The statistics coming out of North Dakota are astonishing. Unemployment is the lowest in the nation at 3.0%, permanent housing is in short supply, and the average rent in towns near the oil fields is comparable to Manhattan.
Due to this unforeseen oil boom, credit unions located in North Dakota are enjoying financial performance that they’ve never seen before. The state reported loan growth of 13.7%, more than four times higher than the national growth of 3.1%. North Dakota came in first in the nation for loan growth, outpacing the second-place Oklahoma by more than 3.5%, according to Callahan & Associates’ 2013 Credit Union Directory.
As housing is in hot demand, first mortgage loans were the fastest growing segment of the loan portfolio, up 18.2%. At Dakota Plains Federal Credit Union ($49.5M, Edgeley, ND), first mortgage loans were up 37.4% and member business loans increased 52.7%. It’s the type of success credit unions across the state are experiencing.
Source: Callahan & Associates’ 2013 Credit Union Directory
In addition to loan growth, North Dakota was a top performing state in share growth and asset growth in the second quarter. Its 13.2% share growth is the highest second-quarter growth in the state’s history, led by Tolna Co Op FCU ($1.5M, Tolna, ND), with share growth of 37.4%. Assets in the state grew 13.7% to $2.8 billion.
Beyond growth metrics, North Dakota reported a delinquency rate of 57 basis points, second only to New Hampshire. Nine of North Dakota’s 42 credit unions reported no delinquent loans – meaning 21.4% of credit unions in the state have no delinquent loans.
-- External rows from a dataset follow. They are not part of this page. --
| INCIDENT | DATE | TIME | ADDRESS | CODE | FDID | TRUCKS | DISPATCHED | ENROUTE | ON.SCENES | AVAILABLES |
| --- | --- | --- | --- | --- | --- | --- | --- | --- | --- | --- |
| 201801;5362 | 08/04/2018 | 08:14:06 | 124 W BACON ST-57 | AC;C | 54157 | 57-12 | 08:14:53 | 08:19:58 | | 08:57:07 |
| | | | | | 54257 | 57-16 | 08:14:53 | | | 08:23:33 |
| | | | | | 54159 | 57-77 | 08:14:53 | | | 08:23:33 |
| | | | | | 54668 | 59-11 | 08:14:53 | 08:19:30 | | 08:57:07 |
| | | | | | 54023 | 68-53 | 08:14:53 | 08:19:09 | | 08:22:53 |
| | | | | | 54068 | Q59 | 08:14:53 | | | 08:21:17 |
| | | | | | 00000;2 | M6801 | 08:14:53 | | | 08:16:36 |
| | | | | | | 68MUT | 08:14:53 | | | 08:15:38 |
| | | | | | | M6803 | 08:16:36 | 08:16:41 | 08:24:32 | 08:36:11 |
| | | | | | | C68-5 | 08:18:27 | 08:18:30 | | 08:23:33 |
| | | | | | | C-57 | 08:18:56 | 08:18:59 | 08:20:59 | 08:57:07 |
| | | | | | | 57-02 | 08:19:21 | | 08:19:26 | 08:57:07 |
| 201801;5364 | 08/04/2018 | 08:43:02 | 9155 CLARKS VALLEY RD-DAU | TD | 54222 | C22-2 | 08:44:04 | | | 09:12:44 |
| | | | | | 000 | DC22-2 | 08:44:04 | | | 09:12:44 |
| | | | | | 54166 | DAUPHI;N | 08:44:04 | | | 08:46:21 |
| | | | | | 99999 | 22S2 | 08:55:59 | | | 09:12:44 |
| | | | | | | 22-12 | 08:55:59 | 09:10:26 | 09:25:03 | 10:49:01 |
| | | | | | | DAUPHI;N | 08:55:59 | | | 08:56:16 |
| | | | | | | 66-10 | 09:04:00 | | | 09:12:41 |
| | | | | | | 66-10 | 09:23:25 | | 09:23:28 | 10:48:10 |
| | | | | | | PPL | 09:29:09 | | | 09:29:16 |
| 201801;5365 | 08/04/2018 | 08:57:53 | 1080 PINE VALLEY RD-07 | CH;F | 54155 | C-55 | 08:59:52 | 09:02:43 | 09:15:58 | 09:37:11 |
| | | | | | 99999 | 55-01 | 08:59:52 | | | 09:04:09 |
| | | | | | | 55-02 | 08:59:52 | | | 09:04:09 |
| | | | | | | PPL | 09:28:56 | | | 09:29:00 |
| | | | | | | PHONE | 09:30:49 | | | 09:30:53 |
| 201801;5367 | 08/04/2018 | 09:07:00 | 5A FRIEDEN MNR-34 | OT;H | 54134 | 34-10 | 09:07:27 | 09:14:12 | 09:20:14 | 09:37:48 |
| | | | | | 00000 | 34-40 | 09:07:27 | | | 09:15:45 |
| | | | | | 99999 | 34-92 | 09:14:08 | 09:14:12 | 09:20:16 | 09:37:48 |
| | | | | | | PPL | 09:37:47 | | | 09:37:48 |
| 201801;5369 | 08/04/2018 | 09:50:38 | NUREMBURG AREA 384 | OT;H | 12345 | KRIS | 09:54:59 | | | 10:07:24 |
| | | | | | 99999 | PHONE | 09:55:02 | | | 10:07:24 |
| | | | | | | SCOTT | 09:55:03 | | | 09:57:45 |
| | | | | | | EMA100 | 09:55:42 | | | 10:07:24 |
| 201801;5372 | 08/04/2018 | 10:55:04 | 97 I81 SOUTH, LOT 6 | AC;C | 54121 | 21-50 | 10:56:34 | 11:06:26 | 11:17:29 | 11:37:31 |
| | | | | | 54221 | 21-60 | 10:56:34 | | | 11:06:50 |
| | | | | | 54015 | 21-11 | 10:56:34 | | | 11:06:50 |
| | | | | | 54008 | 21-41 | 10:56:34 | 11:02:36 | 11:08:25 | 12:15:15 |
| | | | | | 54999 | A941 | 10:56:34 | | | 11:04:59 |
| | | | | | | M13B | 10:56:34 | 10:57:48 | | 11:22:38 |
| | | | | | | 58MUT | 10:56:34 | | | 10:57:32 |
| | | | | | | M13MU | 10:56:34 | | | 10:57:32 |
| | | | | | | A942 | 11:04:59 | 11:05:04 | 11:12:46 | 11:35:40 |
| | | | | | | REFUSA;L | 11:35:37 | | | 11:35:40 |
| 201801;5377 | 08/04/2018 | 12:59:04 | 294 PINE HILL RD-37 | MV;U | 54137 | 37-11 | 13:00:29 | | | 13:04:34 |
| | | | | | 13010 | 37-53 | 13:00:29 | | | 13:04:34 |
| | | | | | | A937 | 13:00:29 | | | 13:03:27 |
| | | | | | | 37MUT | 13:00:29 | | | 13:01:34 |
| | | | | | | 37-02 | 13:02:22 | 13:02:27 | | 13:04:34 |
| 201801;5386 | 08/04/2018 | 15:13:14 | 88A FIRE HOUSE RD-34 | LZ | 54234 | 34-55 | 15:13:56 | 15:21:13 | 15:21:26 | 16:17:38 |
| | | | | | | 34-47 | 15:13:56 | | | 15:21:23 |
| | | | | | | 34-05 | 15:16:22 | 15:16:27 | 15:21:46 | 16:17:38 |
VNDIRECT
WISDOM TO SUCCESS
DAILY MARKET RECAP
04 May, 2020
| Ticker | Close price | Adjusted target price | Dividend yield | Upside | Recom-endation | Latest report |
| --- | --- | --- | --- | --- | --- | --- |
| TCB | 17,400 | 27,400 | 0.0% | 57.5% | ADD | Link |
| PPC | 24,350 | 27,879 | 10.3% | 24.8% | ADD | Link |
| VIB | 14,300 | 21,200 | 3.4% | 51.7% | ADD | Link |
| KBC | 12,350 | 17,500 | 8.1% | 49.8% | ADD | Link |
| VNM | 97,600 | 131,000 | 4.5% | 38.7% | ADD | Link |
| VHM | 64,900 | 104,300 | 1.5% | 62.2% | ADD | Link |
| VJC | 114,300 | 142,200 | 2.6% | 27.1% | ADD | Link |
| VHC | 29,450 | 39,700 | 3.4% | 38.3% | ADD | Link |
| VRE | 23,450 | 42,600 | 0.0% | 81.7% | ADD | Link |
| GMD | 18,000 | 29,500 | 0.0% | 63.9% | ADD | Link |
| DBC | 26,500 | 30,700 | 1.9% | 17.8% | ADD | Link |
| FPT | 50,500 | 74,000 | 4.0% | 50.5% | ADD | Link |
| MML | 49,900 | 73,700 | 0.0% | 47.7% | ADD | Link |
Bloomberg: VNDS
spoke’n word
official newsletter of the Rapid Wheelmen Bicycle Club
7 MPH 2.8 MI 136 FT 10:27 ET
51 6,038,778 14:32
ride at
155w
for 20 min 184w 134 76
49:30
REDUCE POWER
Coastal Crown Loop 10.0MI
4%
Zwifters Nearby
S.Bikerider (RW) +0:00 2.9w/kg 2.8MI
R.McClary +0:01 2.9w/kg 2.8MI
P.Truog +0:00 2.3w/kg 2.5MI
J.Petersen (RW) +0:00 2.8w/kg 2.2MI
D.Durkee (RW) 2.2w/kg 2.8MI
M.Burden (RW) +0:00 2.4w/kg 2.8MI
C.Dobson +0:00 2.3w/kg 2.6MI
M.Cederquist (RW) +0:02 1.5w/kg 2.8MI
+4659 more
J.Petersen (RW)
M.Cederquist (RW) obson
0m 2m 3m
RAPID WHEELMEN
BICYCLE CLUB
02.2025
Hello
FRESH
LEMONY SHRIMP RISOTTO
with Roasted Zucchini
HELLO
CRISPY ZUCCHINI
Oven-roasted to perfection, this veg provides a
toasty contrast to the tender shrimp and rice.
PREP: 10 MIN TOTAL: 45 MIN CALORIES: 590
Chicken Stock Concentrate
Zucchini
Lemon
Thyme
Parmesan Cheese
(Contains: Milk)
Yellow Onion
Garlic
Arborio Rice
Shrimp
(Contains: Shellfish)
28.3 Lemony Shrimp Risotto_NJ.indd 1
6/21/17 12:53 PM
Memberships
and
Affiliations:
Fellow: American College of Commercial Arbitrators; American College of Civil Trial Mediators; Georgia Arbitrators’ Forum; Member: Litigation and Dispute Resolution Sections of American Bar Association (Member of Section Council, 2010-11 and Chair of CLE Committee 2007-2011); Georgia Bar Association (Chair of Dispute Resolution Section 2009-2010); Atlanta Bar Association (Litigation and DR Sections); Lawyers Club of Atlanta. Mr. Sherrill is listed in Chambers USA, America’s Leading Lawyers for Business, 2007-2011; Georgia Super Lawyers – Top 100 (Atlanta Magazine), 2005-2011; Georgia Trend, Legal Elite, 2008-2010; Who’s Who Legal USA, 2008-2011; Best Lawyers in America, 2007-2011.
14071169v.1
The state’s ROA of 1.15% is up 38 basis points from June 2011, and ranks fifth in the nation, according to the 2013 Credit Union Directory.
Although North Dakota credit unions are reporting outstanding performance in many areas, they rank 25th for member growth. North Dakota reported member growth of 2.3%, matching the national average. The average member growth runs counter to the state’s own population growth, which is growing significantly as oil projects are attracting swarms of jobseekers. These trends indicate that much of North Dakota credit union’s noteworthy growth in loans, shares, and assets is from within their own memberbase.
So, if credit unions there focused on turning the influx of new residents into credit union members, they could have the potential to grow their balance sheets even further. Though the oil boom will not last forever, credit unions in North Dakota are making the most of this unprecedented opportunity.